====== Excerpted data
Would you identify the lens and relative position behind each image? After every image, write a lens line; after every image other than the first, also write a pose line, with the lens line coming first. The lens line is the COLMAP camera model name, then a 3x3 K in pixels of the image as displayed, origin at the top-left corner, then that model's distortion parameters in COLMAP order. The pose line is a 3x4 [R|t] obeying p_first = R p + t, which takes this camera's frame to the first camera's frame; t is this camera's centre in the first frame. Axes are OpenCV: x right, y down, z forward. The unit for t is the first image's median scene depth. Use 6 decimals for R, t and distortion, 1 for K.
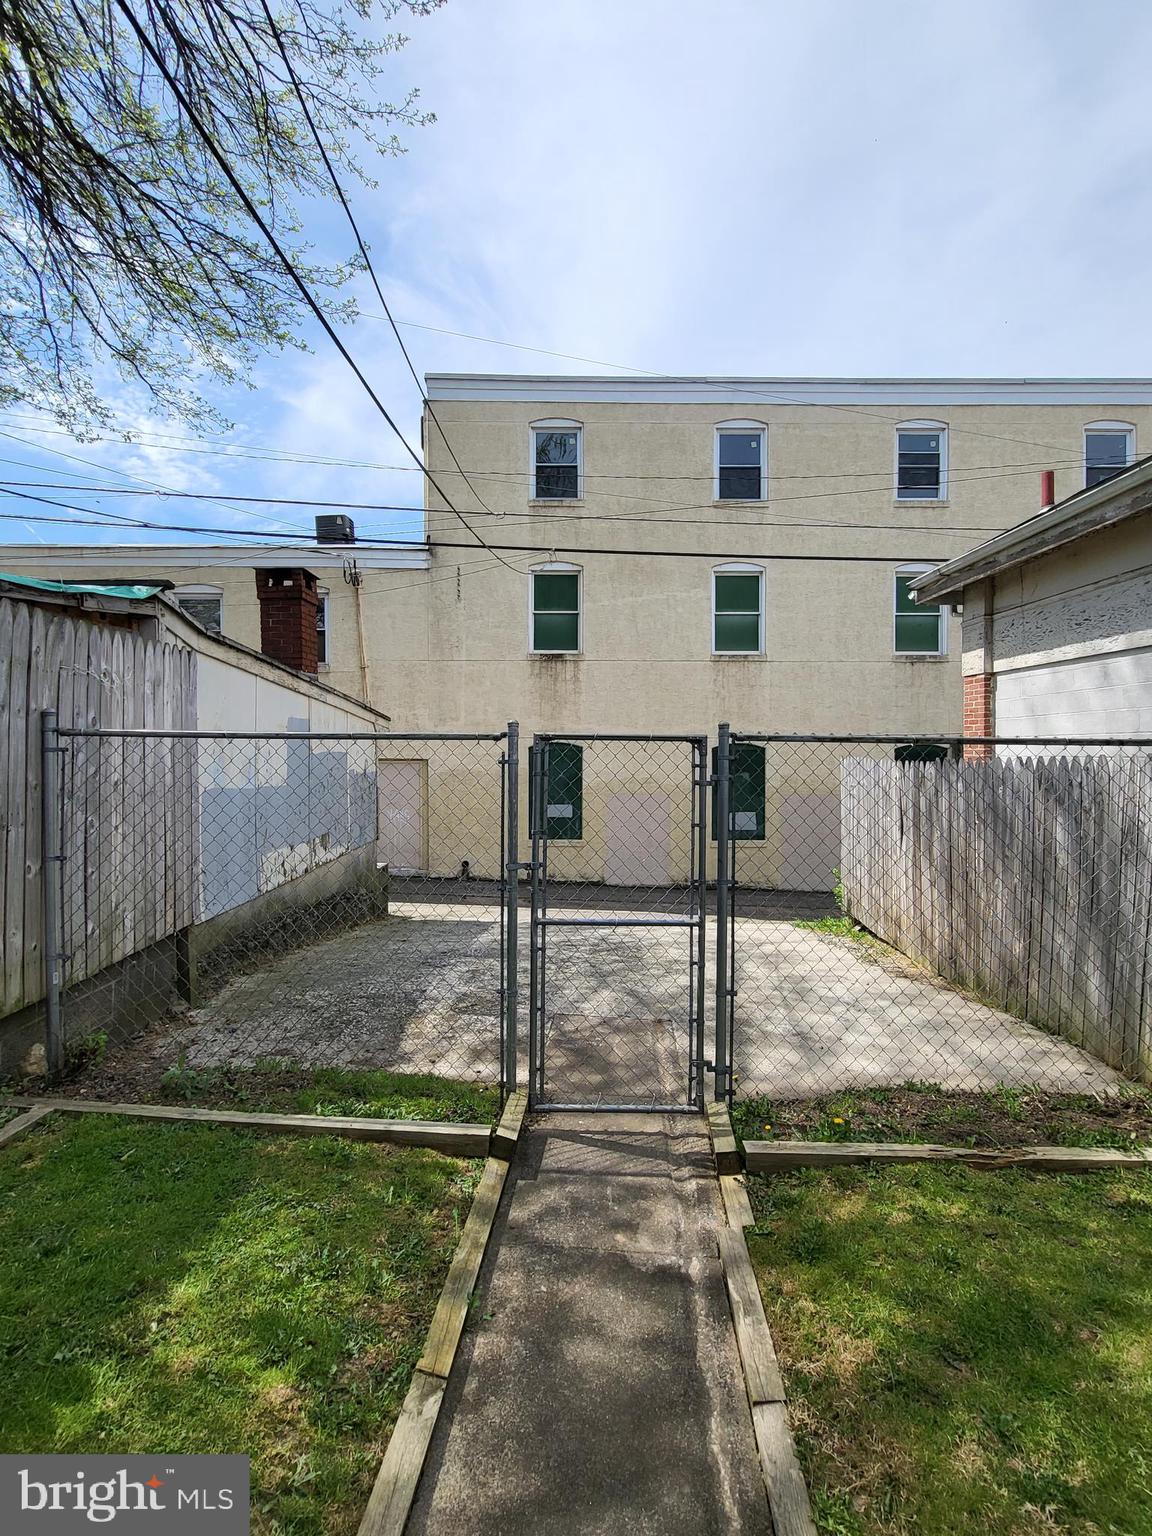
lens RADIAL K [[721.2, 0, 577.8], [0, 721.2, 760.0], [0, 0, 1]] dist [-0.000729, -0.000209]
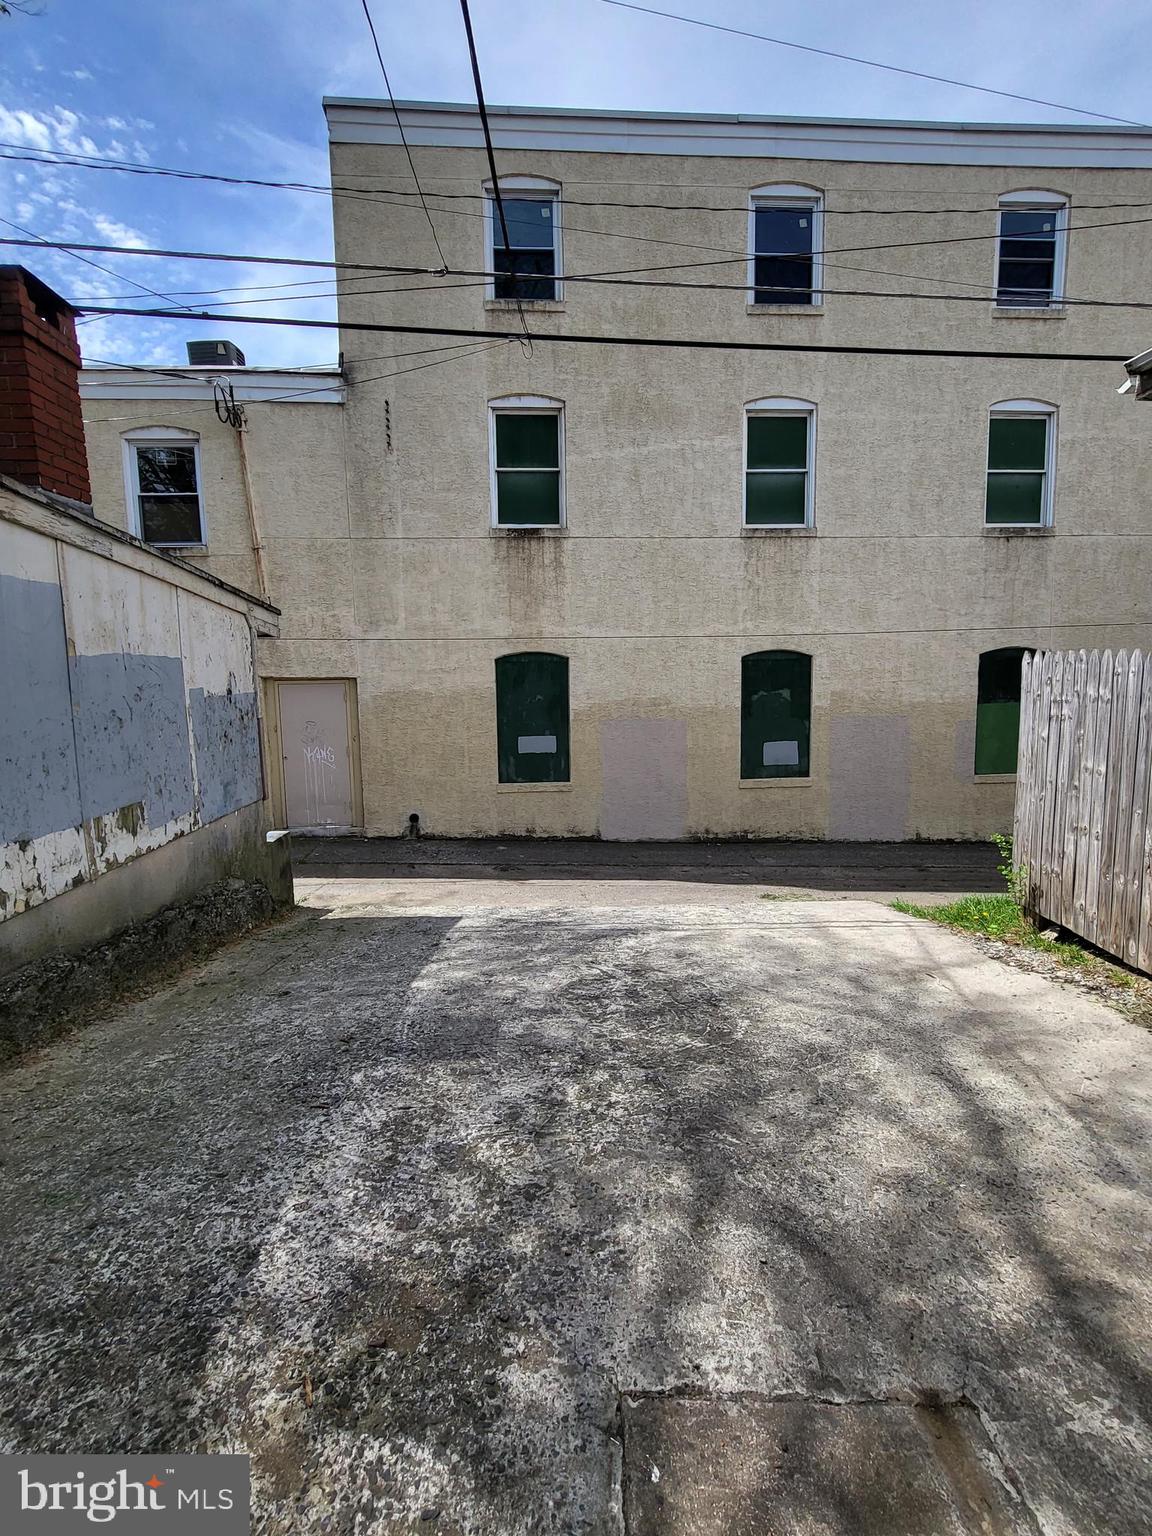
lens RADIAL K [[644.4, 0, 582.8], [0, 644.4, 755.2], [0, 0, 1]] dist [-0.001161, 0.000057]
pose [[0.997103, -0.022533, 0.072649, -0.029214], [0.014974, 0.994574, 0.102953, 0.013458], [-0.074574, -0.101567, 0.992030, 0.336576]]
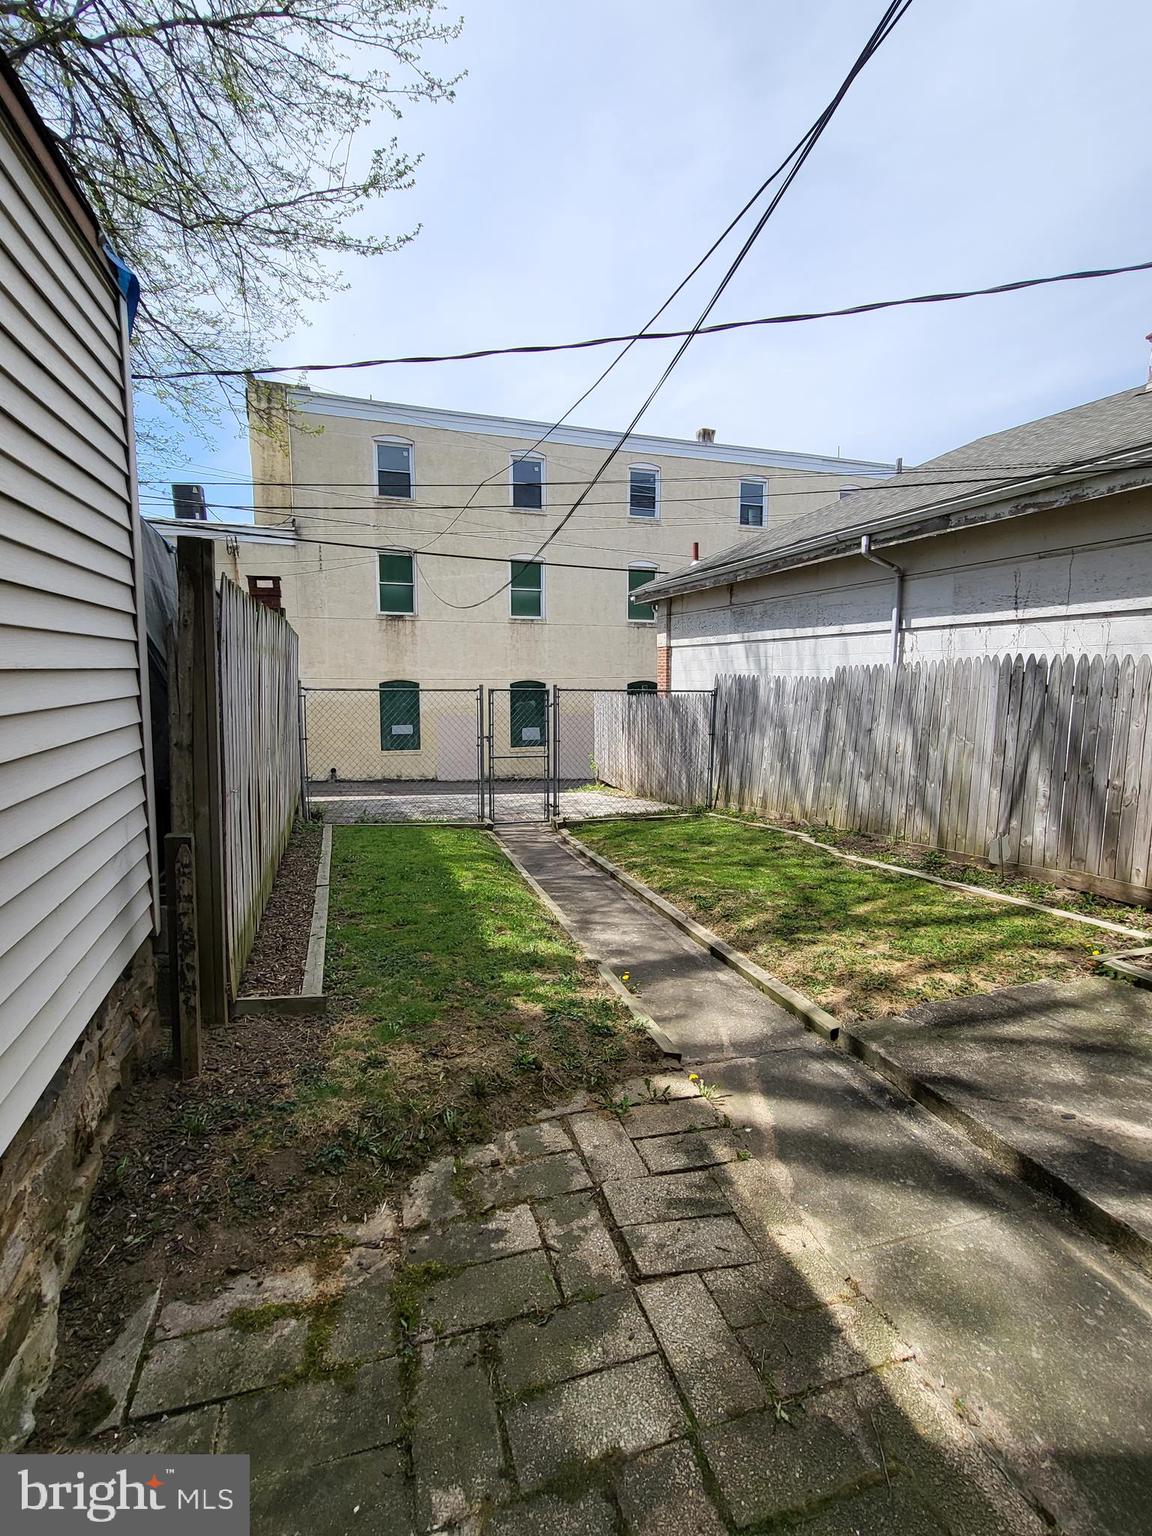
lens RADIAL K [[807.1, 0, 559.1], [0, 807.1, 765.3], [0, 0, 1]] dist [-0.001419, -0.000141]
pose [[0.953559, -0.033542, 0.299334, -0.208886], [0.004015, 0.995107, 0.098717, -0.013742], [-0.301181, -0.092930, 0.949028, -0.575709]]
============
→ **Task goal**: Quote the material word for word, without the pictures.

→ **Response below**:
Would you identify the lens and relative position behind each image? After every image, write a lens line; after every image other than the first, also write a pose line, with the lens line coming first. The lens line is the COLMAP camera model name, then a 3x3 K in pixels of the image as displayed, origin at the top-left corner, then that model's distortion parameters in COLMAP order. The pose line is a 3x4 [R|t] obeying p_first = R p + t, which takes this camera's frame to the first camera's frame; t is this camera's centre in the first frame. Axes are OpenCV: x right, y down, z forward. The unit for t is the first image's median scene depth. Use 6 decimals for R, t and distortion, 1 for K.
lens RADIAL K [[721.2, 0, 577.8], [0, 721.2, 760.0], [0, 0, 1]] dist [-0.000729, -0.000209]
lens RADIAL K [[644.4, 0, 582.8], [0, 644.4, 755.2], [0, 0, 1]] dist [-0.001161, 0.000057]
pose [[0.997103, -0.022533, 0.072649, -0.029214], [0.014974, 0.994574, 0.102953, 0.013458], [-0.074574, -0.101567, 0.992030, 0.336576]]
lens RADIAL K [[807.1, 0, 559.1], [0, 807.1, 765.3], [0, 0, 1]] dist [-0.001419, -0.000141]
pose [[0.953559, -0.033542, 0.299334, -0.208886], [0.004015, 0.995107, 0.098717, -0.013742], [-0.301181, -0.092930, 0.949028, -0.575709]]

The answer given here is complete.